If Britain signed a free trade agreement with the EU after a withdrawal, it could prevent tariffs from being applied to manufactured goods. But there is a risk that the UK and the EU might fail to agree a deal. EU member-states buy 45 per cent of UK exports, while the Britain only buys 7 per cent of theirs, giving the EU the upper hand in a negotiation. Current alternatives to EU membership suggest that even a goods-only free trade agreement would come at the price of accepting free movement of labour: the Switzerland-EU bilateral treaties require it, for example. This might be too much for the British people to accept.

Without a free trade agreement, the UK could trade with the EU under World Trade Organisation rules. But the EU would apply tariffs on British goods exports. These would hit economic activity in the poorest regions of the UK, where manufacturing tends to predominate, much harder than the richer ones.

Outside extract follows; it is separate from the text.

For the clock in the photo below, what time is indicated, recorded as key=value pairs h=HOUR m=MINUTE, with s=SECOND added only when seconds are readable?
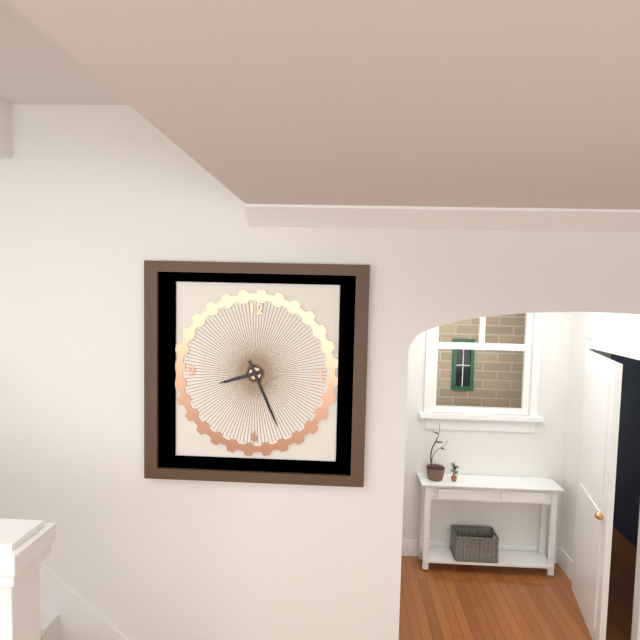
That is h=8 m=26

While London’s large financial and commercial services sector would be badly hit by a British exit from the EU, services make up less than one third of British exports, and services exports to non-EU markets have grown quickly over the course of the eurozone crisis. As a region, London and its commuter belt in the South East would be among the less affected by British withdrawal.

In order to ensure that ‘Brexit’ did not make regional inequality worse, Britain’s government would have to secure as much access to EU markets as possible. The UK would need to sign up to free movement, EU budget contributions, and many of the EU’s rules and standards. Since it would have next to no power over what those rules are, such an agreement would surely be worse than the status quo.

This article is a summary of the report: 'Disunited Kingdom: Why Brexit endangers Britain's poorer regions'.

John Springford is a senior research fellow at the Centre for European Reform.